For those who wonder where did the fun go... it is meant to be this way. After all is it a process of discovery and those are never fun filled. After years of automated waking up, heating the tea, going out to make some money at a corporate job, going back home and catching movies in the weekends, Alice finds a caterpillar that tells her "you are not Alice." Of course the woman will insist saying she is, but deep inside she knows she is but a subject with a high table of expectations and a very well traced path before her, and that was one rabbit hole she should have never fallen through. Sorry my dear, but when your boss gives you an order, you just paint the roses red without hesitation, if you know what I mean.
It takes her a lot of pain and agony to break from the design and believe in herself, unfortunately, we are not given the chance to see what Alice will do with her second chance as we are offered but a glimpse of her real world plans. Second chances, after all, like the blue caterpillar said, might come in disguised as painful, scary matamorphoses, but they might as well lead you to another life, and it's a chance worth taking. Would it be much to wish for a sequel? For Alice to return perhaps in her 40's... I believe Ebert proposed it and I an rallying behind him :)
There were just a couple of things that I hated... after all the fireworks and stunts AVATAR had to offer the 3D in Alice was bland in comparison. It is the type of 3D effect that offers depth instead of jumping out of the screen, and it is understandable as Burton relied a lot on the eyes of certain characters, like the Hatter or Chesire Cat.
Stop>>>>> I just remembered. Let's sing an Ode to Johnny Depp, who can be anyone and do anything and not repeat himself. His weirdly dilated pupils indicative of massive brain damage and impressive carrot top could have reduced any other actor to a caricature, but he pulled it through!!!!... Okay, I'll keep the hating now, it's but a little bit, though...

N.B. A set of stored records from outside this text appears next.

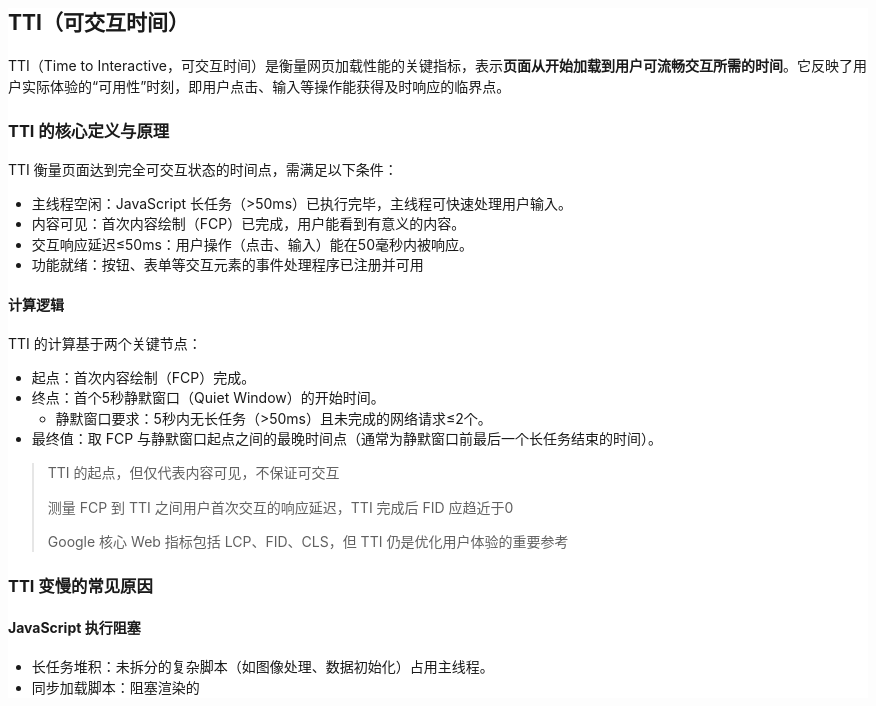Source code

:





















## **TTI（可交互时间）**

TTI（Time to Interactive，可交互时间）是衡量网页加载性能的关键指标，表示**页面从开始加载到用户可流畅交互所需的时间**。它反映了用户实际体验的“可用性”时刻，即用户点击、输入等操作能获得及时响应的临界点。

### **TTI 的核心定义与原理**

TTI 衡量页面达到完全可交互状态的时间点，需满足以下条件：

- 主线程空闲：JavaScript 长任务（>50ms）已执行完毕，主线程可快速处理用户输入。
- 内容可见：首次内容绘制（FCP）已完成，用户能看到有意义的内容。
- 交互响应延迟≤50ms：用户操作（点击、输入）能在50毫秒内被响应。
- 功能就绪：按钮、表单等交互元素的事件处理程序已注册并可用

#### **计算逻辑**

TTI 的计算基于两个关键节点：

- 起点：首次内容绘制（FCP）完成。
- 终点：首个5秒静默窗口（Quiet Window）的开始时间。
  - 静默窗口要求：5秒内无长任务（>50ms）且未完成的网络请求≤2个。
- 最终值：取 FCP 与静默窗口起点之间的最晚时间点（通常为静默窗口前最后一个长任务结束的时间）。

> TTI 的起点，但仅代表内容可见，不保证可交互
>
> 测量 FCP 到 TTI 之间用户首次交互的响应延迟，TTI 完成后 FID 应趋近于0
>
> Google 核心 Web 指标包括 LCP、FID、CLS，但 TTI 仍是优化用户体验的重要参考

### **TTI 变慢的常见原因**

#### JavaScript 执行阻塞

- 长任务堆积：未拆分的复杂脚本（如图像处理、数据初始化）占用主线程。
- 同步加载脚本：阻塞渲染的 <script> 标签延迟 FCP 和 TTI。

#### 资源加载效率低

- 过大 JS/CSS 文件：未压缩或未代码拆分的资源延长下载与解析时间。
- 过多并发请求：图片等非关键资源并行加载占用带宽，增加未完成请求数（影响静默窗口）。

#### 渲染流程优化不足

Crispin Glover!!!!! The man's a freak by himself, let him be!!!! I hated that they animated his body with a CGI technique that made him look paper thin (like the card he is meant to represent) but damn, it took so much away, completely distracting and unnecessary.
All in all it was a better experience than anything I've seen this year, including Frigging Avatar, that will probably sweep the Oscars anyway... Sheez is cold in here, gotta go now.
The Quote:
The hatter: Have I gone mad?
Alice: I'm afraid you are completely bonkers, but let me tell you a secret, all the best people are...



2 comments:

Maria said...

The only thing I hated was the fundenwhacken or whatever that horrid epileptic bout was called.

L said...

The funny thing about the fundenwhacken is that when it was Alice turn, she made it seem appropriate, like her own little "F.U. horrid people" dance; which makes me think it was the surprisingly disgusting choice of music what made it so horrid when the hatter did it. Or perhaps it just didint live up to our original ANTICI... PATION!!!!!